Required task ▸
Could you repeat the rows from the line with "pose: elev=5.5 azim=28.3 roll=8.0 dist=1.63" up to and including the line with "Dot at: (163, 226)", renaming "pose" to "camera" and leaving everything else unchanged?
** start of Provided data **
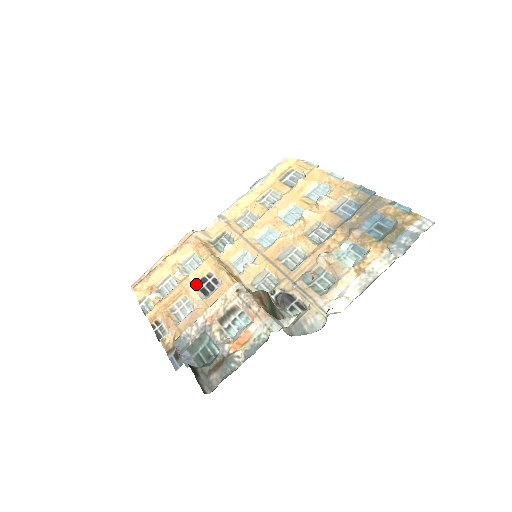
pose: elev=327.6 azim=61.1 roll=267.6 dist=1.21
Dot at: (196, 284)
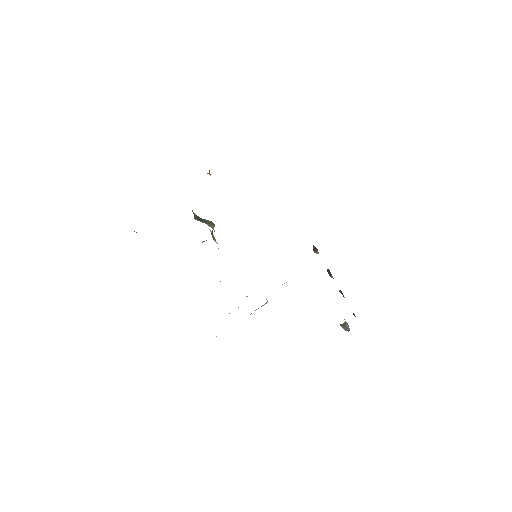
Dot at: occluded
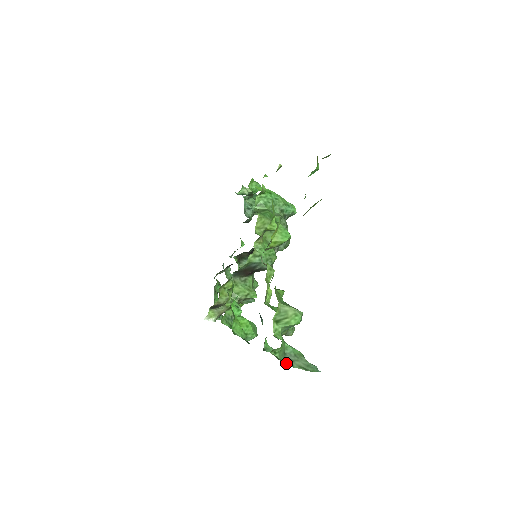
** end of Provided data **
** start of Provided data **
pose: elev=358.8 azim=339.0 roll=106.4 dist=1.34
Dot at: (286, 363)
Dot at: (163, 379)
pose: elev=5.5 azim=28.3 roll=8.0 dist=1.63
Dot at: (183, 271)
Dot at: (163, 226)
** end of Provided data **
** start of Provided data **
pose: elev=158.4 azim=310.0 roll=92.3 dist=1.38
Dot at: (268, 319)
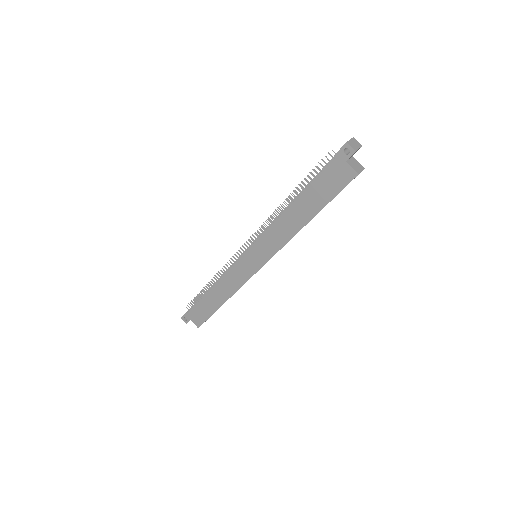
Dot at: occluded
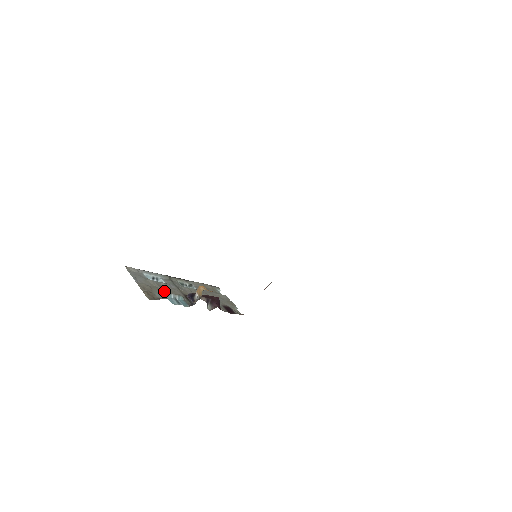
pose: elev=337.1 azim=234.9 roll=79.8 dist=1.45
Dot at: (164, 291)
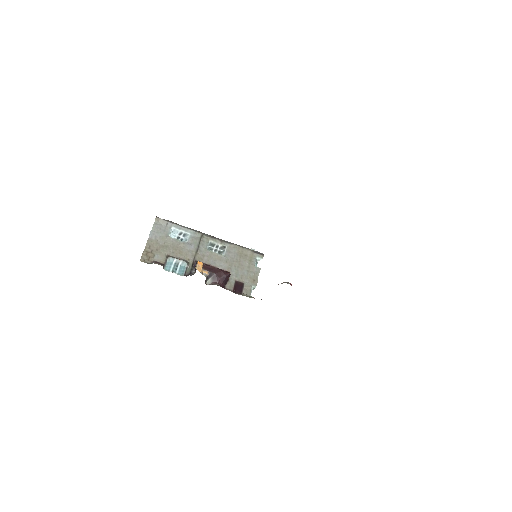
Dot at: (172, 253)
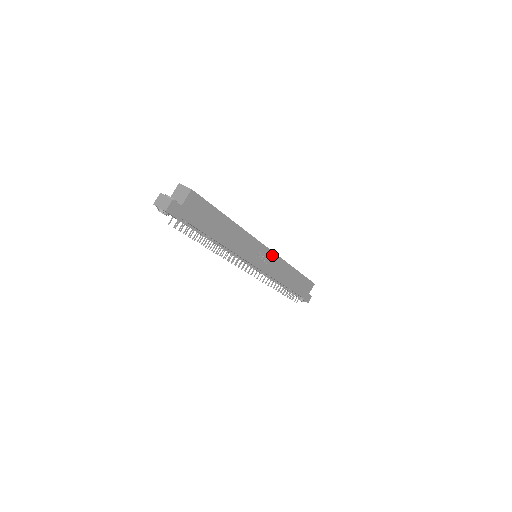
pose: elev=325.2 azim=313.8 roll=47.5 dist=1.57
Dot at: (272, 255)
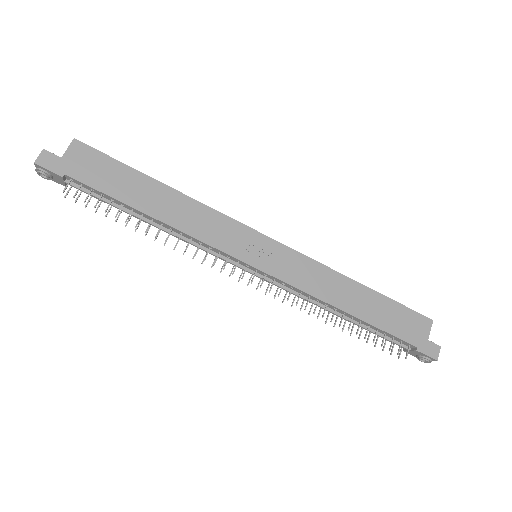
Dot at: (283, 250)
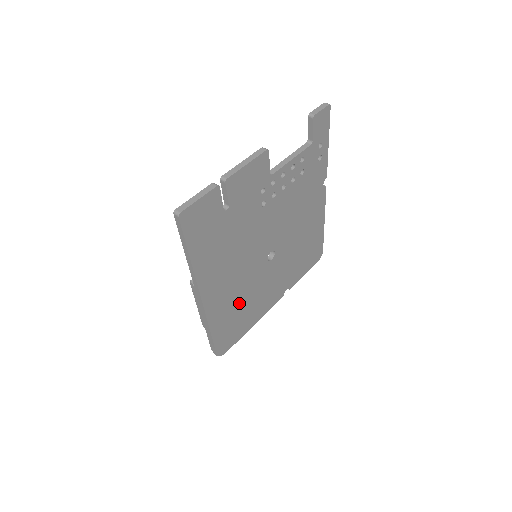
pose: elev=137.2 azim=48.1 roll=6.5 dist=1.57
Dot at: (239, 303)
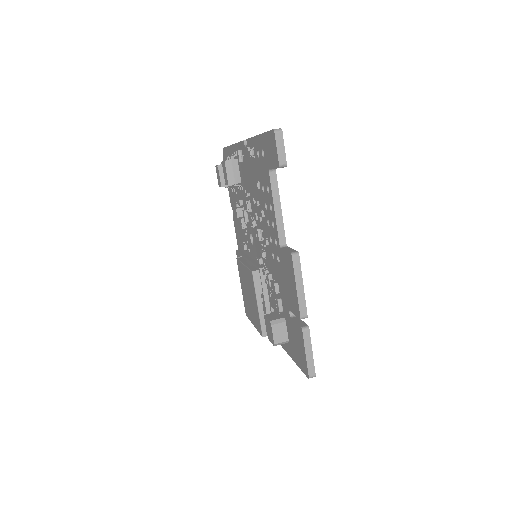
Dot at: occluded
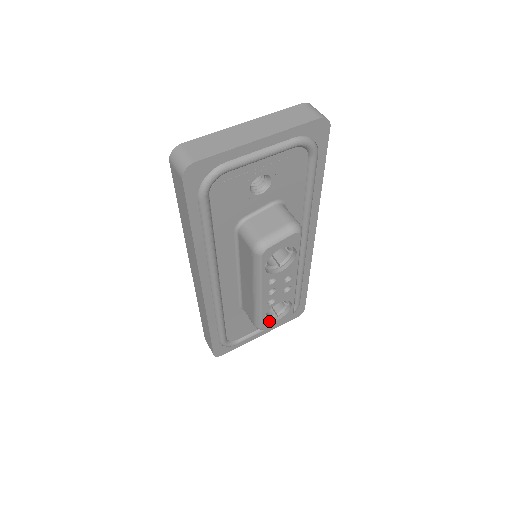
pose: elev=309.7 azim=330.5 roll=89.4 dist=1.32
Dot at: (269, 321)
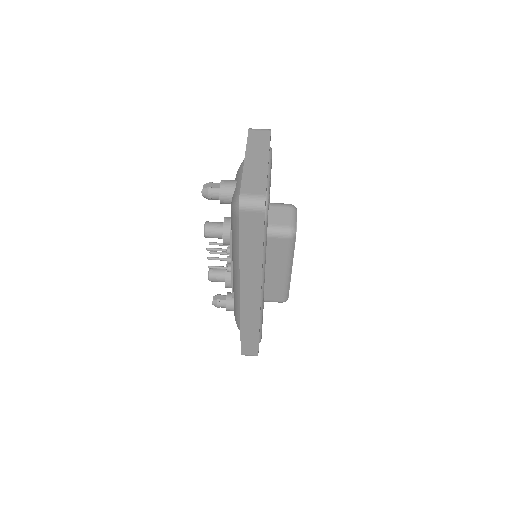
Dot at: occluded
** end of Provided data **
Exercise solution ▸
camera: elev=5.5 azim=28.3 roll=8.0 dist=1.63
Dot at: (183, 271)
Dot at: (163, 226)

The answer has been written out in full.